Answer these questions using the passage below on simulation results for GLMs and LMMs.
(a) How is statistical power defined in the passage?
(b) How many phenotypic traits were simulated for each scenario?
(c) What share of significant clusters were false positives when GLMs were used without covariates?

─── Passage to read ───

Here, we evaluated the occurrence of false positive vertices or clusters from our simulations. We found that every single simulation yielded at least 1 false positive vertex after Bonferroni correction (FWER=1, Fig. 2). We noted that the FWER of 0.97 (SE=0.02) found for LMMs in the scenario of “1000 associated vertices,” came from three simulations returning no significant associations.

When evaluating the results at a cluster level, we found that using GLMs almost always resulted in one or more false positive cluster (Fig. 2; Table S1 in the Supplemental Material), leading to cluster FWER>85%. Cluster FWER was reduced to 49% to 72% using LMMs (Fig. 2; Table S1 in the Supplemental Material). Despite this improvement, no model ensured a cluster-FWER below 5%. LMMs also minimized the proportion of false positive clusters (cluster FDR), compared with the GLM approaches. At the extreme, more than 70% of the significant clusters were false positives using GLMs without covariate. This reduced to about 60% when controlling for age, sex, and ICV and further reduced to <17% using LMMs (Fig. 2; Table S1 in the Supplemental Material).

Next, we simulated phenotypes associated with a single type of measurement and reported the FWER for each type of measurement in Figs. S3–S6 in the Supplemental Material. This allowed evaluation of whether false positives could appear as a result of associations with vertices from other types of measurements. We found that using GLMs resulted in contamination of signal between all the different types of measurements, as indicated by FWER>5% (Figs. S3–S6 in the Supplemental Material). In comparison, LMMs always minimized the probability of false positives appearing on nonassociated types of measurement. In particular, LMMs ensured that associations on the cortex did not inflate the FPR on subcortical structures, and vice versa (FWER<5%).

3.2.4.

Statistical power

We found that the models differ in terms of FPR, which limits the direct comparison of TPR. Instead, we reported the statistical power, which consists of the TPR for a fixed level of FWER (cluster FWER<0.2). We found the LMMs to be more powerful than the GLMs (Fig. 2; Supplementary 2 in the Supplemental Material).

3.2.5.

Mapping precision

We defined mapping precision as the median size of the TP clusters. LMMs led to a more precise localization of the associations by minimizing the size of TP clusters (whether we looked a clusters median or maximal size, Fig. 3; Table S1 in the Supplemental Material).

Fig. 3

Mapping precision and prediction accuracy from significant vertices between the different models of mass-univariate analyses. The columns correspond to the different simulation scenarios. We simulated 100 phenotypic traits for each scenario. Bars represent ±SE across the 100 replicates. Clusters are composed of groups of contiguous vertices each significantly associated with the phenotype (after Bonferroni correction). We labeled them as TPs if they included a TP association. (Mapping) precision refers to the median size of the TP clusters.

─── Excerpted data ───

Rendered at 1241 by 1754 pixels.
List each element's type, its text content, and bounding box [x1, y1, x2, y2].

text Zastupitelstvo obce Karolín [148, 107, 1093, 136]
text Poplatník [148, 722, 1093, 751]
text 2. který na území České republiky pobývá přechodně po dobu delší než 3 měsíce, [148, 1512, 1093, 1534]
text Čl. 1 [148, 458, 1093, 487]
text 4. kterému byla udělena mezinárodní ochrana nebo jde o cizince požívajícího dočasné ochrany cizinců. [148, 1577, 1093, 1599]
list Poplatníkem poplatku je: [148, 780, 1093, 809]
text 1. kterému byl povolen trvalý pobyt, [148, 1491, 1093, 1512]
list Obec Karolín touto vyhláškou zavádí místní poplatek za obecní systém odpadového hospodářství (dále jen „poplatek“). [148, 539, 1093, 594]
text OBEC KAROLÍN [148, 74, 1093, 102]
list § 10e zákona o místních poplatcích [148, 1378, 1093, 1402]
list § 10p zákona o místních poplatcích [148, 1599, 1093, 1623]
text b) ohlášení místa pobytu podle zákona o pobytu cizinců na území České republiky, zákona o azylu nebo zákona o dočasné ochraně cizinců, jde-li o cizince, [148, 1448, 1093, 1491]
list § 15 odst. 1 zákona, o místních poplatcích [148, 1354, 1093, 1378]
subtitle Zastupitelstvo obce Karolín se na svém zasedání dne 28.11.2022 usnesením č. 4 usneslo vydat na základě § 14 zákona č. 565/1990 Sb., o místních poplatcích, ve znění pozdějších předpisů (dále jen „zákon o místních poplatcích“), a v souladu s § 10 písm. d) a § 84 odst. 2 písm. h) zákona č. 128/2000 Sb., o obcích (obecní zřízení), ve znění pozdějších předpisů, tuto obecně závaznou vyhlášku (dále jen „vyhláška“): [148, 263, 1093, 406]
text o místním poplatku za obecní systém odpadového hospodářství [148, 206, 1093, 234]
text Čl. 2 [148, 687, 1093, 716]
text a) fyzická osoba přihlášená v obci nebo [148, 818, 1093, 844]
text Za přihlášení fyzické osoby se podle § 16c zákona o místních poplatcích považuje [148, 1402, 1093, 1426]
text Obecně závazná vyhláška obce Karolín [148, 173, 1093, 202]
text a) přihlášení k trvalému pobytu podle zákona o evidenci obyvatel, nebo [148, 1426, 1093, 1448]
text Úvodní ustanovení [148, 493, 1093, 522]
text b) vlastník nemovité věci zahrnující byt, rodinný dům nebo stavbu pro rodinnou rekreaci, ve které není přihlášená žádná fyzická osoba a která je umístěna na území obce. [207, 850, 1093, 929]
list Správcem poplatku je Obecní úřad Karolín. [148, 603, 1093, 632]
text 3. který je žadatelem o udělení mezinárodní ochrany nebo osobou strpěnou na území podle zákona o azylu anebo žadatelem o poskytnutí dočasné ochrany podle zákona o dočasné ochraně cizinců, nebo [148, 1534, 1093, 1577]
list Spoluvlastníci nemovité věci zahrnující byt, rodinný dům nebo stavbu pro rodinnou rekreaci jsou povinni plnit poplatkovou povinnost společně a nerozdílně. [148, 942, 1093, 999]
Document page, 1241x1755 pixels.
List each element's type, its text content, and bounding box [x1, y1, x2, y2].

───

Response to the task
(a) Statistical power is the TPR at a fixed level of FWER, namely cluster FWER<0.2.
(b) 100 phenotypic traits were simulated for each scenario.
(c) More than 70% of the significant clusters were false positives.